Big issue in Blacksburg has new player

Andrew Warren has been named the town's zoning administrator as land use remains a hot-button topic.

Andrew Warren has been named Blacksburg's new zoning administrator at a time when land-use issues have dominated town government.

Warren took the post Oct. 16, succeeding Steve Hundley, who left in August to take a job in Spotsylvania.

Since 2005, Warren has served as the town's development administrator, a position that works with the zoning administrator to oversee development projects.

Before coming to Blacksburg, Warren worked as a city planner in Roanoke and earned a master's degree in public administration from Virginia Tech, according to a news release. His new salary will be $51,208, Blacksburg Human Resources Manager Elaine Gill said.

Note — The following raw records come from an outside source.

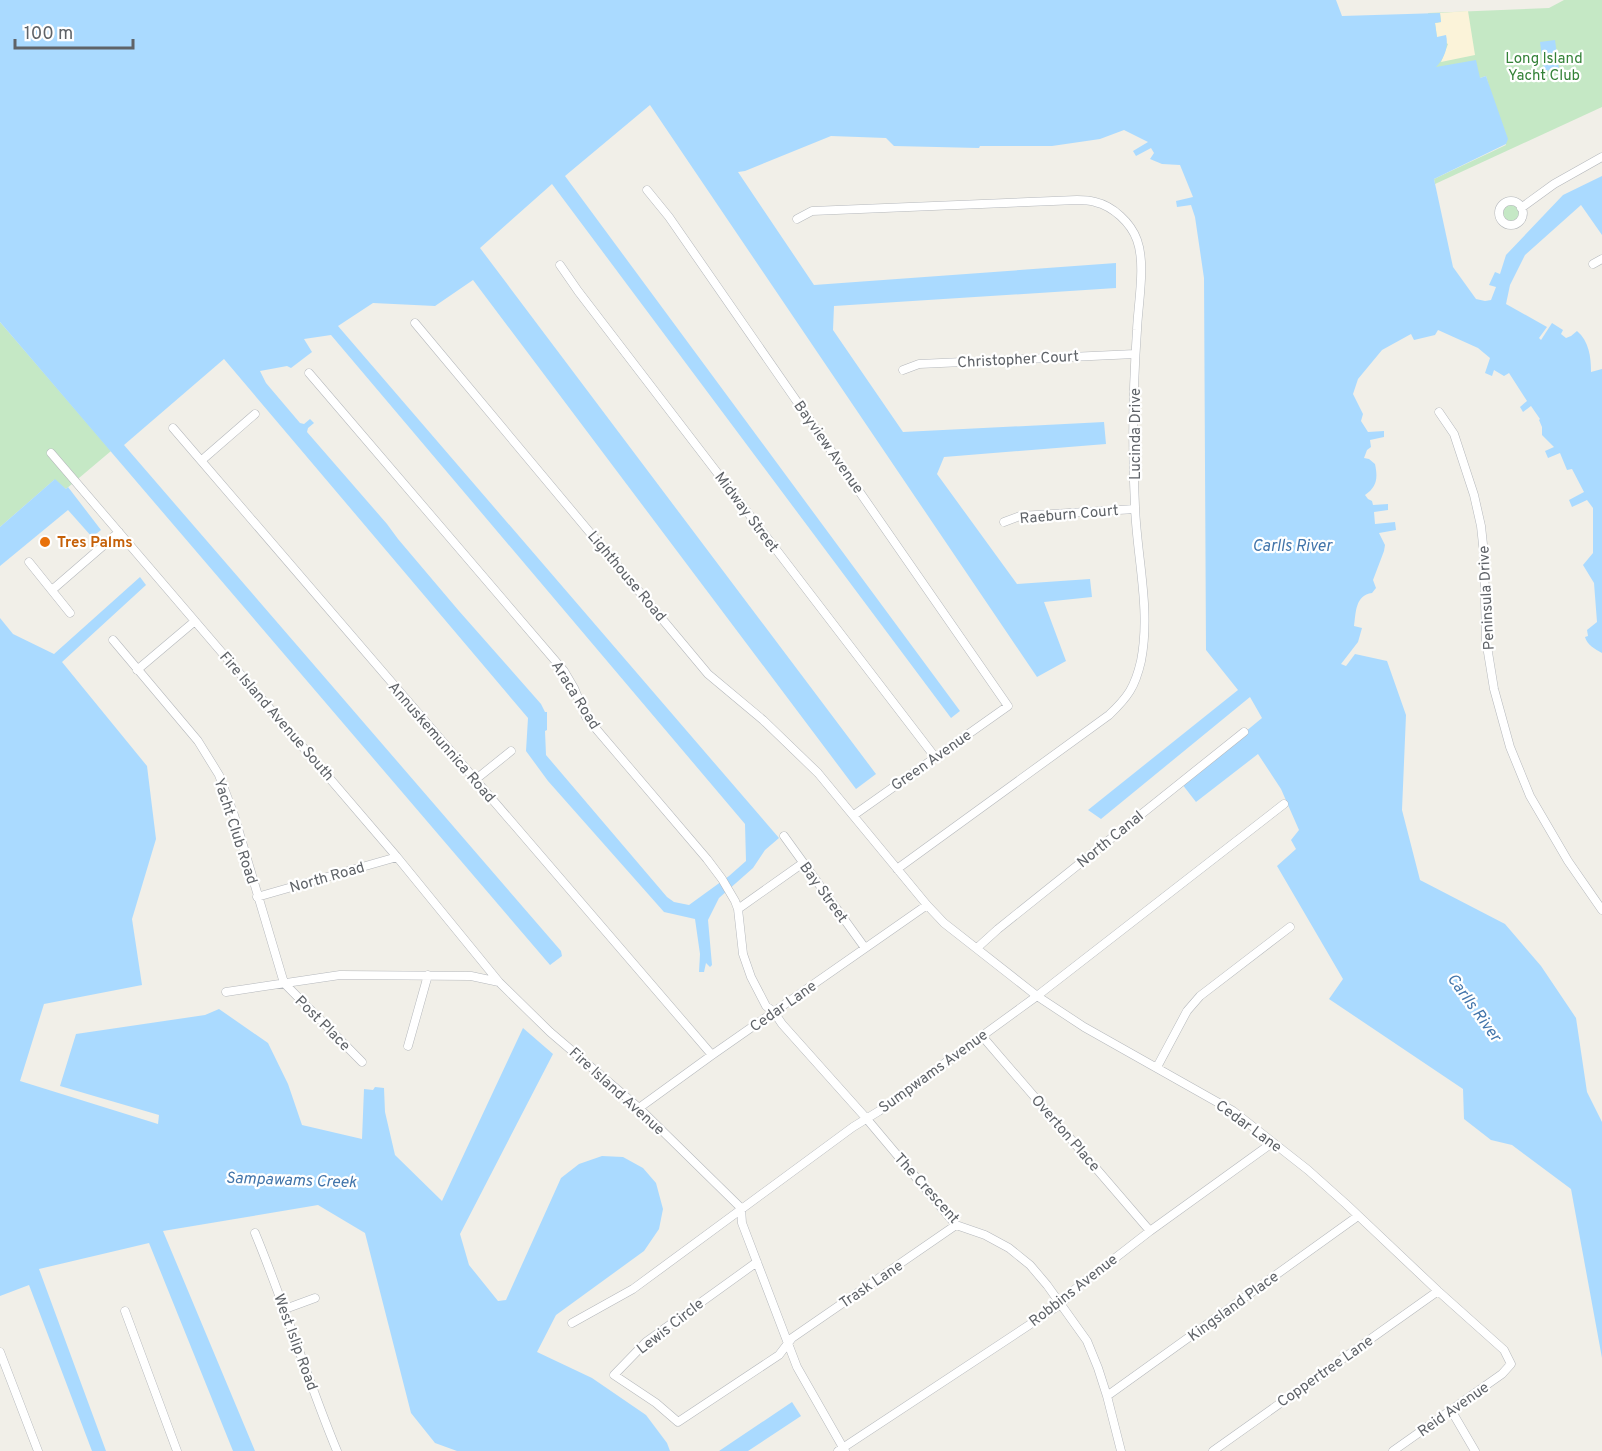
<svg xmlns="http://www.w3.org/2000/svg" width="1602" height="1451" viewBox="0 0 1602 1451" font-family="Overpass,sans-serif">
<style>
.green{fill:#c5e8c5}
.sand{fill:#fbf3d9}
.water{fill:#aadaff;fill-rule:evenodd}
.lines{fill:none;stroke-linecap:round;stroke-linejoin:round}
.minor-casing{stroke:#b5b8bc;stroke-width:9}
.minor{stroke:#fff;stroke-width:8}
.food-dot{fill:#e8710a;stroke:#fff;stroke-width:2}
.labels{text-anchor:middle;stroke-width:4.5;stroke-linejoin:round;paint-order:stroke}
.park-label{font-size:15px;fill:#348238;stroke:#fff}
.street-label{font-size:15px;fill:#5f6368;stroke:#fff}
.food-label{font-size:15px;font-weight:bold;fill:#c56008;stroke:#fff;text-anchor:start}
.water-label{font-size:16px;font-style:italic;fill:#4174aa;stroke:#fff}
</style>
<rect width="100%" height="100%" fill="#f1efe8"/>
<path class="green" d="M1564,0H1602V107L1435,184L1434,179L1506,145L1486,76L1480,78L1435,68L1428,13L1549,8Z
M1501 213a10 10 0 1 1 20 0a10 10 0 1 1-20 0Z
M0,322L111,451L66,489L54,480L0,527Z"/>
<path class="sand" d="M1468,11L1475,55L1441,62L1448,44L1437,38L1435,23L1441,22L1440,13Z"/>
<path class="water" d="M0,0H1336L1342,16L1440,13L1441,22L1435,23L1437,37L1446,35C1449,47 1444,59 1436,67L1476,60L1480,78L1486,76L1508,139L1506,144L1434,179L1453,267L1476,299L1485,301L1491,300L1496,287L1489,285L1495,272L1500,274L1506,255L1563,195L1602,176V235L1581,205L1525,255L1510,285L1506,304L1547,327L1539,338L1541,340L1552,323L1563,330L1561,334L1566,338L1571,336L1577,331C1589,341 1591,357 1591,372L1602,369V653C1595,649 1587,645 1585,637L1588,636L1587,630L1597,622L1594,583L1583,565L1593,553V508L1587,500L1572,507L1569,500L1584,492L1572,469L1567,470L1560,453L1548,458L1545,451L1554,447L1542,435V427L1539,420L1540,419L1531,406L1523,412L1520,407L1527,401L1509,373L1504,376L1494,370L1492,376L1485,373L1490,358L1478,348L1438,330L1435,335L1414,340L1411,334L1382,350L1358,379L1353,394L1363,414L1361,421L1368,432L1384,431V437L1370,440L1371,447L1367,450L1364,458L1369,459L1375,464C1378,478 1377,487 1365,495L1368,499L1372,501L1373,505L1388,504V510L1374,512L1375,524L1395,522L1396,530L1379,533L1385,545L1384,551L1373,580L1376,588L1372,593C1355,595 1356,613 1354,626L1362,628L1358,642L1341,664L1346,666L1355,654L1387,661L1406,715L1402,810L1420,880L1505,924L1541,966L1576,1018L1587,1092L1602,1122V1358L1571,1189L1512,1145L1491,1140L1464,1119L1463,1089L1329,999L1343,979L1277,866L1296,849L1291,840L1299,830L1281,789L1258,754L1196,802L1182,784L1262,718L1250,697L1101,819L1088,810L1238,690L1206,650L1204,278L1195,217L1191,205L1177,207L1176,201L1193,197L1180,165L1162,164L1150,159L1154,153L1151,148L1136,156L1133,151L1148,142L1124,130L1100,139L1052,146H980L979,148L894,146L886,138L831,136L745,171L738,172L814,285L1116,263V288L834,306L833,330L903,432L1104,422L1106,444L944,457L937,474L1017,584L1090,579L1092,597L1044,602L1066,661L1037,677L650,105L565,176L960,711L951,718L552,184L480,248L876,774L856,789L473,280L435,306L373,303L338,326L779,838L765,850L753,868L719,898L708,920L712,965L710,967L706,963L704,972H699L700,954L695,919L664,912L548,781L526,751L528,718L224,359L124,445L561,951L562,956L550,965L0,322ZM331,335L745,824L746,861L729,876L689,905L674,902L667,897L546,755L545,731L547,730V712H545L541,704L459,611L398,539L387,524L307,432L308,428L314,423L310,419L304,424L300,423L266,383L260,371L287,366L291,368L312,352L304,339Z
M1555,40L1559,69L1544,71L1540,42Z
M55,479L66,489L68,487L101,530L92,537L68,510L0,566V527Z
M140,577L146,585L62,662L147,766L156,839L132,919L142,985L44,1004L20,1081L158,1124L159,1115L60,1086L76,1034L205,1015L219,1009L268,1043L288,1084L302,1125L362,1139L364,1089L373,1090L375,1087L384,1088L385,1112L395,1155L442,1201L523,1028L553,1054L460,1234L469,1265L498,1301L506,1300L561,1178L579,1164L602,1156L623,1157L643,1168L656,1183L663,1209L659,1229L644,1251L556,1315L537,1352L592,1378L646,1415L667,1443L670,1451H457L435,1443L411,1413L365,1233L318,1205L163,1231L255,1451H233L149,1243L39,1269L106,1451H92L29,1285L0,1296V618L13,634L54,654Z
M792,1402L801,1416L748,1451H719Z"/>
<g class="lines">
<defs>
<path id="minor" d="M647,190L669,217L1008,706L854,815
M1499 213a12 12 0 1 1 24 0a12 12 0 1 1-24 0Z
M1521,208L1554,184L1602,157
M797,219L812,211L1077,200C1083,200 1089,200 1095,202C1113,206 1131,223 1137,240C1146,264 1138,304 1137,330C1133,388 1132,450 1135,507C1137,558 1151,610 1141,661C1135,687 1128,697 1109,715L897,869
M1593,264L1602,259
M560,265L578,291L935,757
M415,323L708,674L763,720L818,773L927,905L944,923L1037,996L1084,1027L1233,1111L1308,1170L1346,1204L1438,1291L1504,1350L1511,1364L1502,1374L1393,1451
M903,370L919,364L1135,354
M309,373L564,671L574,688L586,717L707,859L722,879L735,901L738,909L743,954L751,977L766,1006L774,1012L782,1024L866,1118L956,1225L985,1235L1009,1248L1030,1265L1047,1285L1087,1341L1098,1368L1107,1396L1121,1451
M1439,412L1454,434L1474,495L1481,526L1484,554L1486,640L1494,689L1510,747L1530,796L1568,861L1602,910
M173,428L712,1055
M51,453L397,857L499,982
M202,460L255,414
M1004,522L1020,516L1135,509
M29,562L70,613
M52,590L119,532
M113,640L198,741L219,775L234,815L284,983L362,1062
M137,670L195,621
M475,780L511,751
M784,836L865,948
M257,897L397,857
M738,909L803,863
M977,948L998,929L1244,732
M226,992L340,975L471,976L499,982L550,1032L639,1108L741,1208L742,1223L797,1367L845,1451
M982,1036L1150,1231
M408,1046L428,975
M1157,1067L1187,1011L1200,996L1290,927
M639,1108L712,1055L927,905
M255,1233C285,1305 307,1379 337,1451
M757,1262L646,1342L614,1375L656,1403L678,1422L779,1355L792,1338L956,1225
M285,1309L315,1298
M125,1311L177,1451
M572,1323L633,1289L853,1127L879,1111L1037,996L1284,804
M0,1352L38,1451
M1107,1396L1358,1216
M1451,1410L1475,1451
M838,1451L1061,1304L1074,1290L1150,1231L1272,1143
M1213,1451L1438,1291"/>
</defs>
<use href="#minor" class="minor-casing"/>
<use href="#minor" class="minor"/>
</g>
<circle class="food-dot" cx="45" cy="542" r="6"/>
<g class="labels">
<g class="park-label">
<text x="1544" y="63">Long Island<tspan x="1544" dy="17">Yacht Club</tspan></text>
</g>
<g class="street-label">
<text transform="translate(1018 359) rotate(-3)" y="5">Christopher Court</text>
<text transform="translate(1135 434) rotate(-90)" y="5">Lucinda Drive</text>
<text transform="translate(829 447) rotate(55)" y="5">Bayview Avenue</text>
<text transform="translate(747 512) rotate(53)" y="5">Midway Street</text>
<text transform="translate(1069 514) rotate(-5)" y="5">Raeburn Court</text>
<text transform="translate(627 576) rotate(50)" y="5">Lighthouse Road</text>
<text transform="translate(1486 598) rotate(-93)" y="5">Peninsula Drive</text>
<text transform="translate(576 695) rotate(58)" y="5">Araca Road</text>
<text transform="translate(277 716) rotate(49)" y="5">Fire Island Avenue South</text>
<text transform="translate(442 742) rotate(49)" y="5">Annuskemunnica Road</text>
<text transform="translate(931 760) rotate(-35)" y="5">Green Avenue</text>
<text transform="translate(236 831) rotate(72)" y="5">Yacht Club Road</text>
<text transform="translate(1110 839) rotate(-39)" y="5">North Canal</text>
<text transform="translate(327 877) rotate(-16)" y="5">North Road</text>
<text transform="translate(824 892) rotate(54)" y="5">Bay Street</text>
<text transform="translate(783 1006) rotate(-35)" y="5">Cedar Lane</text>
<text transform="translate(323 1023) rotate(45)" y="5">Post Place</text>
<text transform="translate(933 1071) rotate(-36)" y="5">Sumpwams Avenue</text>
<text transform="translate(617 1091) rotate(42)" y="5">Fire Island Avenue</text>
<text transform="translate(1249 1126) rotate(36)" y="5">Cedar Lane</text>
<text transform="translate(1066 1133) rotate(49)" y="5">Overton Place</text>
<text transform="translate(927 1188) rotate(48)" y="5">The Crescent</text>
<text transform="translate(871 1284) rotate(-34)" y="5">Trask Lane</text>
<text transform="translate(1073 1290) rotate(-38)" y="5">Robbins Avenue</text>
<text transform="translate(1233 1306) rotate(-36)" y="5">Kingsland Place</text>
<text transform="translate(670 1326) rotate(-38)" y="5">Lewis Circle</text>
<text transform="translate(296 1342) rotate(70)" y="5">West Islip Road</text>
<text transform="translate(1325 1371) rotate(-35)" y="5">Coppertree Lane</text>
<text transform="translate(1453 1409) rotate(-35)" y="5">Reid Avenue</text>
</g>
<g class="food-label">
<text x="57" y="547">Tres Palms</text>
</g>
<g class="water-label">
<text x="1292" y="551">Carlls River</text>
<text transform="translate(1475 1007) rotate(54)" y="6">Carlls River</text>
<text transform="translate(291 1179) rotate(2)" y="6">Sampawams Creek</text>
</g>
</g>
<path d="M15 39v9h118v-9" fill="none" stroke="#5f6368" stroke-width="3"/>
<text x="24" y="39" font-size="18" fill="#5f6368" stroke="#ffffff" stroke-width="4.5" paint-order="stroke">100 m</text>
</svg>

Acting Planning Director Chris Lawrence said Warren was chosen from a pool of six applicants and that Warren's experience in a more urban setting will help the department adjust as the pace of growth-type issues accelerates in Blacksburg.

In his new position, Warren will be called upon to interpret and enforce the town's complex zoning and subdivision ordinances, and his rulings will bear the weight of law. He will also oversee one employee, the town's zoning inspector.

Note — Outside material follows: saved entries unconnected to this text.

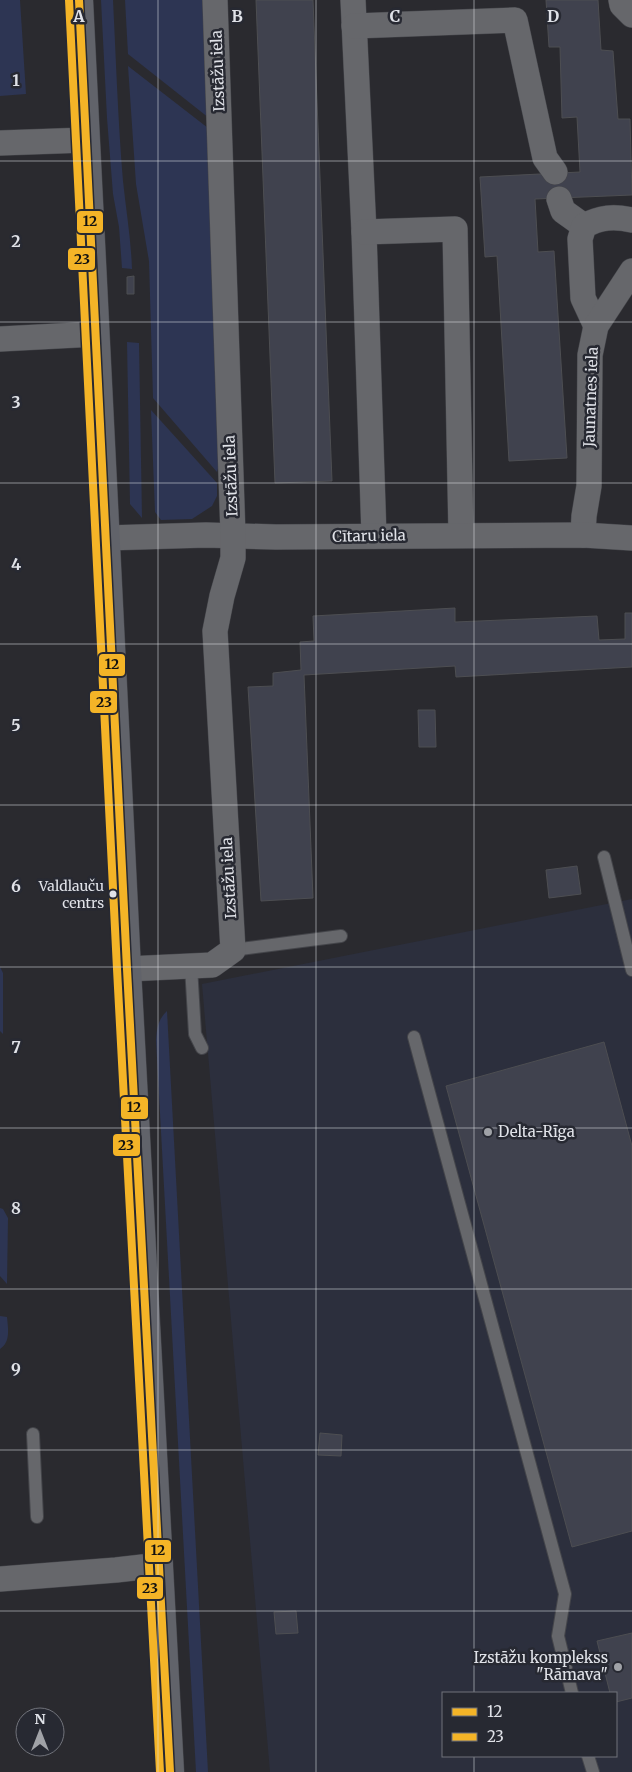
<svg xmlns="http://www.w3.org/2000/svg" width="632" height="1772" font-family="Merriweather,serif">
	<rect width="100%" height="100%" fill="#2a2a2f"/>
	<path fill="#2c2f3d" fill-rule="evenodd" d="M632 899V1772H270L202 984ZM443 1693H616V1756H443Z"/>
	<g fill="#2d3553">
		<path d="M0 0H20L26 94 0 96Z"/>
		<path d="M101 0H113C116 60 118 121 123 181 126 210 131 239 132 269L122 268 119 227 113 194 107 118Z"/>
		<path d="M125 0H207L209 118 128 54Z"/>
		<path d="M128 66 208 128 219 465 217 472 153 398 149 261 136 184Z"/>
		<path d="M127 342 139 343 142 518 130 504Z"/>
		<path d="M151 410 217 483V496L212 506 192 519 161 520 155 512Z"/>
		<path d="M0 967 3 973V1034L0 1031Z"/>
		<path d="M167 1011 208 1772H196L156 1040C157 1027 158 1020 167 1011Z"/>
		<path d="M0 1208 3 1209 8 1218 7 1284 0 1276Z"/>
		<path d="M0 1316 7 1317C8 1328 11 1342 0 1349Z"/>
	</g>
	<g fill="#40424e" stroke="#4d4e52">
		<path d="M256 0H313L332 481 275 483Z"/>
		<path d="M546 0H598L601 50 613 51 618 119H630L632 195 535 199 538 252 554 251 567 458 509 461 497 256 485 257 480 177 580 172 577 117 562 118 560 47H549Z"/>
		<path d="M134 276V294H127V277Z"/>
		<path d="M455 608V622L597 616 599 640 625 639V613H632V667L456 677 455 666 304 675 313 898 261 901 248 687 273 686V673L301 670 300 642 314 641 313 616Z"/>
		<path d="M418 710H435L436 747H419Z"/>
		<path d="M577 866 581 894 549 898 546 870Z"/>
		<path d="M604 1042 632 1146V1531L572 1547 446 1086Z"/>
		<path d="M320 1433 342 1435 341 1456 318 1455Z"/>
		<path d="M296 1611 298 1633 276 1634 274 1612Z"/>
		<path d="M632 1633V1698L616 1702V1693H610L597 1641Z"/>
	</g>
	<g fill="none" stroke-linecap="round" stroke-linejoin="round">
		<defs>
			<g id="lane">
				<path d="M604 857 632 970"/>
				<path d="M233 950 341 936"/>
				<path d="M191 966 195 1034 202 1048"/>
				<path d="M414 1037 565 1594 558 1636 572 1693"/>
				<path d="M33 1434 37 1517"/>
				<path d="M588 1756 593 1772"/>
			</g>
			<g id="street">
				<path d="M353 0 364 232 374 536"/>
				<path d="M621 0 622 5 632 15"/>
				<path d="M354 26 515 20 545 158 555 172"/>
				<path d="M0 143 86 140"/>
				<path d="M559 199 563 211 584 226"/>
				<path d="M364 232 455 229 461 535"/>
				<path d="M596 326 583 298 580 239 584 226C600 217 614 216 632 220"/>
				<path d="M0 339 96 334"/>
				<path d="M583 535 584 516 589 486 590 355 596 326 632 271"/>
				<path d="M106 538 206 535 276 537 583 535 632 538"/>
				<path d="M127 969 212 965 233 950 215 631 222 596 233 558V535L215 0"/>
				<path d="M0 1579 116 1570 160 1565"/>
			</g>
			<path id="secondary" d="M79 0 127 969 170 1772"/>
		</defs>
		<use href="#lane" stroke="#44454a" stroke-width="14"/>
		<use href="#street" stroke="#44454a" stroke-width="26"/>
		<use href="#secondary" stroke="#44454a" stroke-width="29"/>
		<use href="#lane" stroke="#66676b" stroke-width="12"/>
		<use href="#street" stroke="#66676b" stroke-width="25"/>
		<use href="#secondary" stroke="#61636a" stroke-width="28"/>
		<defs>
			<path id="bus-1" d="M79 0 127 969 170 1772"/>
			<path id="bus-2" d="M69 0 117 969 160 1772"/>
		</defs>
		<use href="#bus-1" stroke="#272932" stroke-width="11"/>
		<use href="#bus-2" stroke="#272932" stroke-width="11"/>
		<use href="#bus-1" stroke="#f4b427" stroke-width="8"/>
		<use href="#bus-2" stroke="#f4b427" stroke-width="8"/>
	</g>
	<path fill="none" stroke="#e0e2e8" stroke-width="1" stroke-opacity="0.55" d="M158 0V1772M316 0V1772M474 0V1693M0 161H632M0 322H632M0 483H632M0 644H632M0 805H632M0 967H632M0 1128H632M0 1289H632M0 1450H632M0 1611H632M474 1756V1772"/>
	<circle fill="#e0e2e8" stroke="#272932" stroke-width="2" cx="113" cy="894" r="4.5"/>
	<g fill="#a0a2a7" stroke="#272932" stroke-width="2">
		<circle cx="488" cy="1132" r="5"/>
		<circle cx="618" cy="1667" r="5"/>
	</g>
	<g text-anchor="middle" stroke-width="5" stroke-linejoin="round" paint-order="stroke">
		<g font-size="14" fill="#e0e2e8" stroke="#272932" text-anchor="end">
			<text x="104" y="891">Valdlauču<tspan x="104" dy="17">centrs</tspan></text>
		</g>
		<g font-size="15" fill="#e0e2e8" stroke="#272932">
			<text transform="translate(218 71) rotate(-92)" y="5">Izstāžu iela</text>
			<text transform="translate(591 397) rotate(-88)" y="5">Jaunatnes iela</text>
			<text transform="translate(231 476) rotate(-92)" y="5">Izstāžu iela</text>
			<text transform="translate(369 536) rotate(-1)" y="5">Cītaru iela</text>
			<text transform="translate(229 878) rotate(-93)" y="5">Izstāžu iela</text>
		</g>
		<g font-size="15" fill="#e0e2e8" stroke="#272932" text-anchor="start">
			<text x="498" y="1137">Delta-Rīga</text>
			<text x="608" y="1663" text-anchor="end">Izstāžu komplekss<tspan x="608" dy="17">"Rāmava"</tspan></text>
		</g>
	</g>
	<g font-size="16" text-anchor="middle" font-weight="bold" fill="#e0e2e8" stroke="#272932" stroke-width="5" stroke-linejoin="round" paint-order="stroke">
		<text x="79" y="22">A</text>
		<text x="237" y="22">B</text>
		<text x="395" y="22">C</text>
		<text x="553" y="22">D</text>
		<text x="16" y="86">1</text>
		<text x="16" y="247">2</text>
		<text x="16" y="408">3</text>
		<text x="16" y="570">4</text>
		<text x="16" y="731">5</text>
		<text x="16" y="892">6</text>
		<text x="16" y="1053">7</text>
		<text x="16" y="1214">8</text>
		<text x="16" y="1375">9</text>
	</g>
	<g stroke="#272932" stroke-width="2">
		<rect x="76" y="210" width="28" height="24" rx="5" fill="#f4b427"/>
		<rect x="67" y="247" width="29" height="24" rx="5" fill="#f4b427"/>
		<rect x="98" y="653" width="28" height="24" rx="5" fill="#f4b427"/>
		<rect x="89" y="690" width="29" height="24" rx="5" fill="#f4b427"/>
		<rect x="120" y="1096" width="29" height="24" rx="5" fill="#f4b427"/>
		<rect x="112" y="1133" width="29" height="24" rx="5" fill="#f4b427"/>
		<rect x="144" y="1539" width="28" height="24" rx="5" fill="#f4b427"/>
		<rect x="136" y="1576" width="28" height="24" rx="5" fill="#f4b427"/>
	</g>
	<g font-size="14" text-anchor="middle" font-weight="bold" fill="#111">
		<text x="90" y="226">12</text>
		<text x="82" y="264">23</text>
		<text x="112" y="669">12</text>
		<text x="104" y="707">23</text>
		<text x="134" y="1112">12</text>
		<text x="126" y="1150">23</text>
		<text x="158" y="1555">12</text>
		<text x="150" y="1593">23</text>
	</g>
	<rect x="442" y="1692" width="175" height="65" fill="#272932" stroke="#71737b"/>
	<rect x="452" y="1708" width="25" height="8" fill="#f4b427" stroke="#71737b"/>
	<text x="487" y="1717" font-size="15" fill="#e0e2e8">12</text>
	<rect x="452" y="1733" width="25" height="8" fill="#f4b427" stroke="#71737b"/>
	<text x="487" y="1742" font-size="15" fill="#e0e2e8">23</text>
	<g transform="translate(40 1732)"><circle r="24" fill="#272932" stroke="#71737b"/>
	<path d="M0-4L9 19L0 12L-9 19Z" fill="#a0a2a7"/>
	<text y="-8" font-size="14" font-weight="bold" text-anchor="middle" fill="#e0e2e8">N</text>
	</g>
</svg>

Warren comes to the job during a "challenging time from a development standpoint," Lawrence said. "We have an amazing amount of work and development going on in town."

For his part, Warren said his previous job has prepared him for many of the challenges he will face as zoning administrator.

"It's a great community and a good place to work," Warren said. He added that his goals are to enhance prompt and accurate service for residents and applicants.

He will take his new post amid major departmental changes. The department in which Warren serves -- formerly called planning and engineering -- has been split in two. He will work in the planning and building department under a new director who is yet to be hired, while former planning and engineering director Adele Schirmer takes the reins of the new engineering and GIS department.

But "the nice thing about him is he ... knows the dynamics of the community, the legal issues and the zoning rules," so he can step right into the job "and run with it," Lawrence said.

The zoning administrator can also become a lightening rod in the town's seemingly endless political debates on development issues. The most recent flare-up was over a 40-acre retail revitalization project planned along South Main Street.

When developers submitted plans that showed a big-box chain store widely thought to be a Wal-Mart Supercenter on part of the property, town council hastily passed an ordinance that would require extra governmental review of large-scale retail projects.

The developer filed a suit in Montgomery County Circuit Court naming the town and Hundley, the former zoning chief, as defendants. It asked the court to bar the town from applying the ordinance to the project so late in the process. Council had already approved a rezoning that cleared the way for the project.

Hundley was asked to rule on whether the ordinance could be applied to the project, and he ruled that it should apply.

But the Board of Zoning Appeals, a quasi-legal body that hears appeals of the zoning administrator's decisions, later reversed Hundley's decision. Council has appealed the zoning board's decision to the Circuit Court. The case is scheduled to be heard in December.